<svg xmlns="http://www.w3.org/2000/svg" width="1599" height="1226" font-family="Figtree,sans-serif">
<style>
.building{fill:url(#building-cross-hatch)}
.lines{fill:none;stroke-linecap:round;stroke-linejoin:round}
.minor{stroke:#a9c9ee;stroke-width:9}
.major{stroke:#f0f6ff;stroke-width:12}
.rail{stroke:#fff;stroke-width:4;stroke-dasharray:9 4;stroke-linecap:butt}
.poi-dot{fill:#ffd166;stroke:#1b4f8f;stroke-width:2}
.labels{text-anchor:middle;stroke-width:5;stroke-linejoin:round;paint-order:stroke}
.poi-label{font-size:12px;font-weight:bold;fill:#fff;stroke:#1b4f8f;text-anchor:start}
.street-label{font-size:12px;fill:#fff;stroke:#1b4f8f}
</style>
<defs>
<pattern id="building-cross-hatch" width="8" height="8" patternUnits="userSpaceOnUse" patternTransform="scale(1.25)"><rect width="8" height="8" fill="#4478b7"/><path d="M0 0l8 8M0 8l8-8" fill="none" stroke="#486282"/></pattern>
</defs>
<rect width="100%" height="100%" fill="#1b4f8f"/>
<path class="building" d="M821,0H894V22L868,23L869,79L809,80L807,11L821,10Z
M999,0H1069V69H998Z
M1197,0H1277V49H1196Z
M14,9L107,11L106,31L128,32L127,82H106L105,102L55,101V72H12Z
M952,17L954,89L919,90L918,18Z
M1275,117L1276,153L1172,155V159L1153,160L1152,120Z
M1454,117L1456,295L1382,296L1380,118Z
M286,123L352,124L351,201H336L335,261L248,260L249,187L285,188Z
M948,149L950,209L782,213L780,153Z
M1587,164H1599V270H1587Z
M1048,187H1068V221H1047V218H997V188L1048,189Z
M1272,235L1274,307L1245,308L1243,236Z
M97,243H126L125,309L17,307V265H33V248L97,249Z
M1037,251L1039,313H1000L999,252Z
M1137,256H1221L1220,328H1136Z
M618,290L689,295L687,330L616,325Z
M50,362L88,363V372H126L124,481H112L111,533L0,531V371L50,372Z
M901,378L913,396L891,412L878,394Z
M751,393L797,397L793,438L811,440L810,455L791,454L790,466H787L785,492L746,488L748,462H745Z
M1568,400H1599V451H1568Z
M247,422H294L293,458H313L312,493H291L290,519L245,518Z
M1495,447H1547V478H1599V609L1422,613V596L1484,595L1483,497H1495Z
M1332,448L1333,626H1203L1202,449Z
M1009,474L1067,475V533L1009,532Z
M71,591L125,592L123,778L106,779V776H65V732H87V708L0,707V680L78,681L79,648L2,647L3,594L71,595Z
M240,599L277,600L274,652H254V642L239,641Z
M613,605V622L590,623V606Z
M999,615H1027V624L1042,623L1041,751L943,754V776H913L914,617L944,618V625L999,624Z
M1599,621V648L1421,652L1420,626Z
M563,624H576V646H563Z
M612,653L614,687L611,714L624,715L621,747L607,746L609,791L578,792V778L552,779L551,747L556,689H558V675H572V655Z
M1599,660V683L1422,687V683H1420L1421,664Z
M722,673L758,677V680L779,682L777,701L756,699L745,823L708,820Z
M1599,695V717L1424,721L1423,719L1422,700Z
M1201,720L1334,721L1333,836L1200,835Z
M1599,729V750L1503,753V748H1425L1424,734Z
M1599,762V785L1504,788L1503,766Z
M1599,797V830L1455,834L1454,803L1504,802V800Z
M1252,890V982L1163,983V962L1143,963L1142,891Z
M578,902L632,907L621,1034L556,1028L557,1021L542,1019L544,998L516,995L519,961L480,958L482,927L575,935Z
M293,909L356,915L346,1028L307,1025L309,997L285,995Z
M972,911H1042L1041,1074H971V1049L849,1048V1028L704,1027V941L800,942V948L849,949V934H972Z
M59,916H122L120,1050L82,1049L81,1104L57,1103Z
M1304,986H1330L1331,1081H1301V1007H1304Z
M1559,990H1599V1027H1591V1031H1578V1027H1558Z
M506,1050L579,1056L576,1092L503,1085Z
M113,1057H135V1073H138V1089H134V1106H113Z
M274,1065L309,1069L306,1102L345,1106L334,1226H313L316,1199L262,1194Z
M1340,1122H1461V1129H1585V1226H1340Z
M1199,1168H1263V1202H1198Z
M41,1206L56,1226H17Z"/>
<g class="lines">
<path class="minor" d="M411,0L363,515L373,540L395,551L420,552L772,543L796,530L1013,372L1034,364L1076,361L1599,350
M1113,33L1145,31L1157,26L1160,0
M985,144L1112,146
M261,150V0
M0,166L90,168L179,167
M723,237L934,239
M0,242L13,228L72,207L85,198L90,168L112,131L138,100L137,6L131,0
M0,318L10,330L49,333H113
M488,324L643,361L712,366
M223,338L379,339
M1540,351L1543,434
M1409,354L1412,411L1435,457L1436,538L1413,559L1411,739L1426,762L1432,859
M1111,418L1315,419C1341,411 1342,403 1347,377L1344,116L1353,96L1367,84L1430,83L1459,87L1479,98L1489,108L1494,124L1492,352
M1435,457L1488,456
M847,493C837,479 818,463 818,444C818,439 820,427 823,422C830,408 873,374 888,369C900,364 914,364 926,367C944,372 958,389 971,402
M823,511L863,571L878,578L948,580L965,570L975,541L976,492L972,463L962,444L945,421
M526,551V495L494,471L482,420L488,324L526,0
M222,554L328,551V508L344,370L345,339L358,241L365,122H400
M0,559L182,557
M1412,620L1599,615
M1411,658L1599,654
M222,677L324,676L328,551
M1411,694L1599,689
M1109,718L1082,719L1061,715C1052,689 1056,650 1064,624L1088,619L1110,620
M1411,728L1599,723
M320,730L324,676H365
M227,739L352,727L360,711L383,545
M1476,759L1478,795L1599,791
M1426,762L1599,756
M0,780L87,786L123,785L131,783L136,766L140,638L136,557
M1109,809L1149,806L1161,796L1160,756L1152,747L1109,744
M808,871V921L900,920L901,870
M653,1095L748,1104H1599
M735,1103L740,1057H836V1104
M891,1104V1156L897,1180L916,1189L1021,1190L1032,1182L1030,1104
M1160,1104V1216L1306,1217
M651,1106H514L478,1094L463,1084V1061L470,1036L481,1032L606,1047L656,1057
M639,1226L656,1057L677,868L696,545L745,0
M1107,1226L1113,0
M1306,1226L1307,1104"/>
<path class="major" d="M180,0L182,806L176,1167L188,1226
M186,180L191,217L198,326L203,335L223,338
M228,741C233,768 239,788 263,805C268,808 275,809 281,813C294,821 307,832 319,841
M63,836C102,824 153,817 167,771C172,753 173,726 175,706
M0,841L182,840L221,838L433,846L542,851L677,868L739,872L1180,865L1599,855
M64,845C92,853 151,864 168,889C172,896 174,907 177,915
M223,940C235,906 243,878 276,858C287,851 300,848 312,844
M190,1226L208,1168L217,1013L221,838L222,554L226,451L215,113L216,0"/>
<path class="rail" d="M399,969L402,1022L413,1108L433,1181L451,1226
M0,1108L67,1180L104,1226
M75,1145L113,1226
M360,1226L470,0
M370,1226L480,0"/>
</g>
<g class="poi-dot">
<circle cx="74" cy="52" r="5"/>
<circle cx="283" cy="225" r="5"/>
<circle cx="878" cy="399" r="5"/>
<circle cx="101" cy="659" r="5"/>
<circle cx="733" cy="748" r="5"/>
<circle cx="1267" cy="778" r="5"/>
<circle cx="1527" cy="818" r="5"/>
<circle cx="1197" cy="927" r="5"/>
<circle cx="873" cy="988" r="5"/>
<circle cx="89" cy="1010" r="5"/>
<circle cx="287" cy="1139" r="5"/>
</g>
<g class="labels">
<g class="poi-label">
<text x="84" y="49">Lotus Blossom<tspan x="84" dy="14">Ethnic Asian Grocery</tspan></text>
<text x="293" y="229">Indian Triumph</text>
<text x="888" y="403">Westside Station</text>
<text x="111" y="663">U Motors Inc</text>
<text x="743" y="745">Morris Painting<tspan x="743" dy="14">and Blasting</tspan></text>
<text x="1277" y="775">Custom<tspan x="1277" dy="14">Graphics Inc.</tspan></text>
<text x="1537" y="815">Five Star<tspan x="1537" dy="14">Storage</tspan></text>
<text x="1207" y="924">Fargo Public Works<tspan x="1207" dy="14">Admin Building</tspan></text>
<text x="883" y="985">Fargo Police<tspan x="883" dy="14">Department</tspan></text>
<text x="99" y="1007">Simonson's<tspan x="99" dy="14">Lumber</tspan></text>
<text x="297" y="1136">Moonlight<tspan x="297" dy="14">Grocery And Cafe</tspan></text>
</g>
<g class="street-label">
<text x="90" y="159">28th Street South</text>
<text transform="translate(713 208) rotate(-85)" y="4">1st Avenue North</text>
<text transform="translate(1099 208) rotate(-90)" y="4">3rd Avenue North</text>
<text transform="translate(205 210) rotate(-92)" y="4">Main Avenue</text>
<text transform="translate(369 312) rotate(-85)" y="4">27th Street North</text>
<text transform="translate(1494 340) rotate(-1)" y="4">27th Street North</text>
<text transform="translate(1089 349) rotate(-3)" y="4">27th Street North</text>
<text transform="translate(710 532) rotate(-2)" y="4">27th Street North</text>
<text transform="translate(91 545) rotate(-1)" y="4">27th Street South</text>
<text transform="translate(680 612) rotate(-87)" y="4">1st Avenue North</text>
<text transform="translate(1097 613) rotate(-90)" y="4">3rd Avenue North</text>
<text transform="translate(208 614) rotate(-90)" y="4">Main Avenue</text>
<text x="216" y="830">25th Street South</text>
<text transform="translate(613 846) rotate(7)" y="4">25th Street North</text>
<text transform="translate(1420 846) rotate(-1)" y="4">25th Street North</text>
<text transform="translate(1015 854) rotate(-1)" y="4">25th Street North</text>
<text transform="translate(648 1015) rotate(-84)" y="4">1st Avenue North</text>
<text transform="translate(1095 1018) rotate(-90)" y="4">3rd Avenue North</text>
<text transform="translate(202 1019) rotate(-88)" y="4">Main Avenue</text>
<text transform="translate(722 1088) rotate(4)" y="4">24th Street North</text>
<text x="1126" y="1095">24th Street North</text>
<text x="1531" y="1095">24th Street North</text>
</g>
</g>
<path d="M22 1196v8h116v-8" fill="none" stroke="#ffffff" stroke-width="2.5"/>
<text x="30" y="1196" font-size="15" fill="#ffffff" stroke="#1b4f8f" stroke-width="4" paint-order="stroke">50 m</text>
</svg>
····················
■ **Task statement**
Lines from the entries that contain the string "round" are what must be copied.

■ **Output of the task**
.lines{fill:none;stroke-linecap:round;stroke-linejoin:round}
.labels{text-anchor:middle;stroke-width:5;stroke-linejoin:round;paint-order:stroke}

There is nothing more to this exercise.